Cloaks have so far been realised with so-called passive technology, which means that they are not designed to draw energy from an external source.
They are typically based on metamaterials (advanced artificial materials) or metasurfaces (flexible, ultrathin metamaterials) that can suppress the scattering of light that bounces off an object, making an object less visible.
When the scattered fields from the cloak and the object interfere, they cancel each other out, and the overall effect is transparency to radio-wave detectors.
They can suppress 100 times or more the detectability at specific design frequencies. Although the proposed design works for radio waves, active cloaks could one day be designed to make detection by the human eye more difficult.
"Many cloaking designs are good at suppressing the visibility under certain conditions, but they are inherently limited to work for specific colours of light or specific frequencies of operation," said Andrea Alu, associate professor in the Department of Electrical and Computer Engineering at the Cockrell School of Engineering.

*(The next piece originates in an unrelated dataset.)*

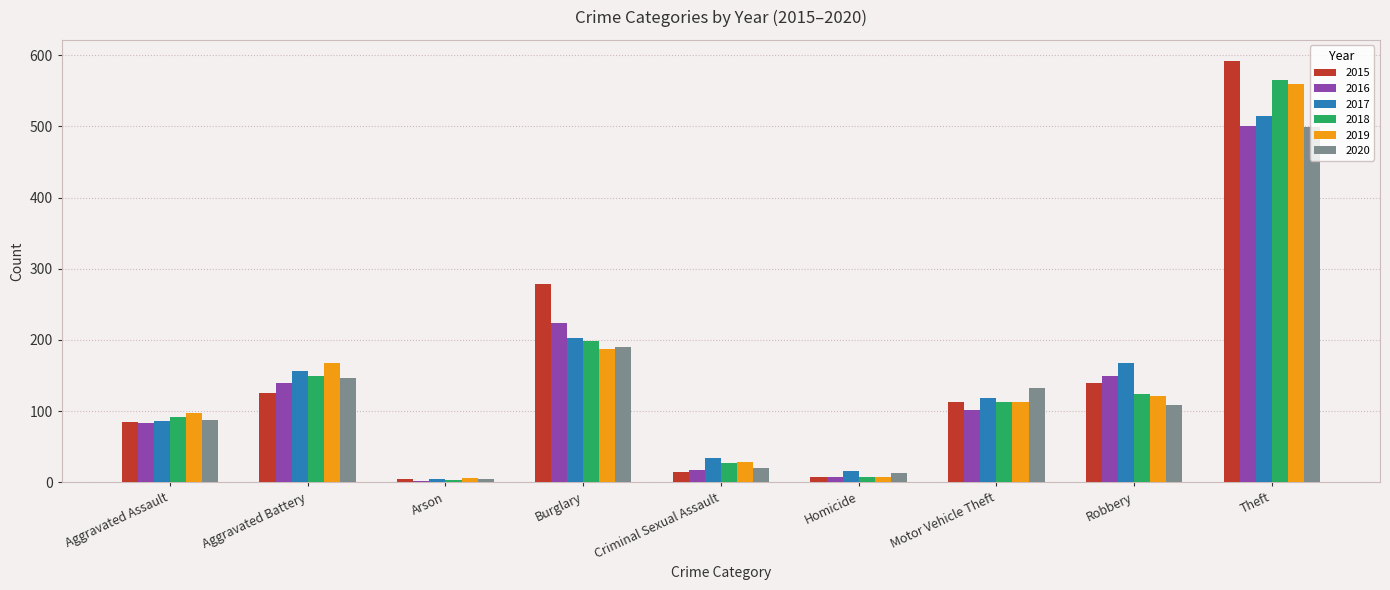

Which series has the widest spread of values?

2015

In this paper, on the contrary, we prove that cloaks can become broadband, pushing this technology far beyond current limits of passive cloaks, Alu said.
"I believe that our design helps us understand the fundamental challenges of suppressing the scattering of various objects at multiple wavelengths and shows a realistic path to overcome them," Alu said.
The proposed active cloak uses a battery, circuits and amplifiers to boost signals, which makes possible the reduction of scattering over a greater range of frequencies.
This design, which covers a very broad frequency range, will provide the most broadband and robust performance of a cloak to date. Additionally, the proposed active technology can be thinner and less conspicuous than conventional cloaks.
The study was published in the journal Physical Review Letters.